Faut-il externaliser toute la relation client d’une agence ?

Non. Une agence peut externaliser les demandes entrantes, leur qualification et certaines relances. En revanche, elle conserve généralement les visites, les estimations, les négociations et les décisions commerciales.

Une relance téléphonique reste-t-elle autorisée en 2026 ?

Oui, sous conditions. Depuis le 11 août 2026, un appel commercial auprès d’un particulier suppose généralement son consentement préalable. Toutefois, l’agence peut répondre à une demande explicite de rappel, dans la limite de l’objet accepté.

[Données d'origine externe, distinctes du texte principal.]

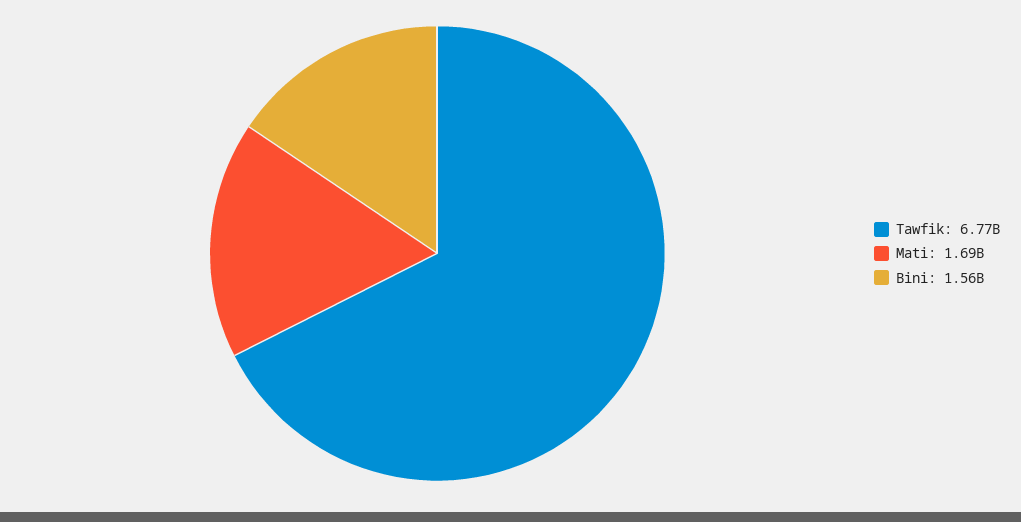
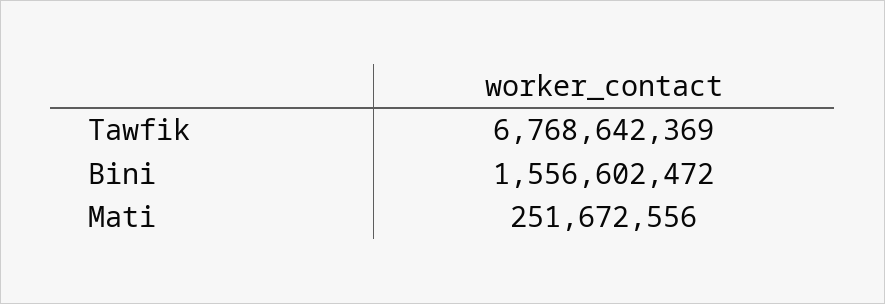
Mati: 1690000000 -> 251672556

Un formulaire immobilier autorise-t-il toutes les relances ?

Non. Le formulaire doit préciser clairement la finalité du rappel. Ainsi, une demande concernant un bien déterminé ne constitue pas automatiquement un consentement pour recevoir d’autres offres commerciales.

Combien de temps conserver les données d’un prospect ?

La CNIL retient généralement trois ans à compter de la collecte ou du dernier contact venant du prospect. Ensuite, l’agence doit supprimer les données ou renouveler valablement l’accord de la personne lorsque cela reste justifié.

Le prestataire peut-il accéder au logiciel de l’agence ?

Oui. L’agence peut lui accorder un accès limité aux fonctions nécessaires. Cependant, les droits doivent respecter le périmètre confié et permettre la traçabilité des opérations.

Quels indicateurs faut-il suivre ?

Les premiers indicateurs sont le taux de qualification, le délai de saisie, le respect des relances et la conversion en rendez-vous. En revanche, le taux de décroché seul ne mesure pas la continuité du parcours.

Qui reste responsable du respect du RGPD ?

L’agence reste responsable de traitement. Le prestataire agit généralement comme sous-traitant. Par conséquent, le contrat doit encadrer les finalités, les accès, la confidentialité, la sécurité et la conservation des données.

Comment préserver l’identité de l’agence ?

Le prestataire doit utiliser une présentation validée, accéder aux informations utiles et appliquer les mêmes règles que l’équipe interne. De plus, des consignes courtes et des contrôles réguliers évitent un accueil trop standardisé.

Les restrictions horaires concernent-elles les appels entrants ?

Non. Elles concernent les appels sortants de prospection commerciale. Une demande entrante peut donc être enregistrée à tout moment. Cependant, son rappel commercial doit respecter le cadre applicable et le créneau accepté.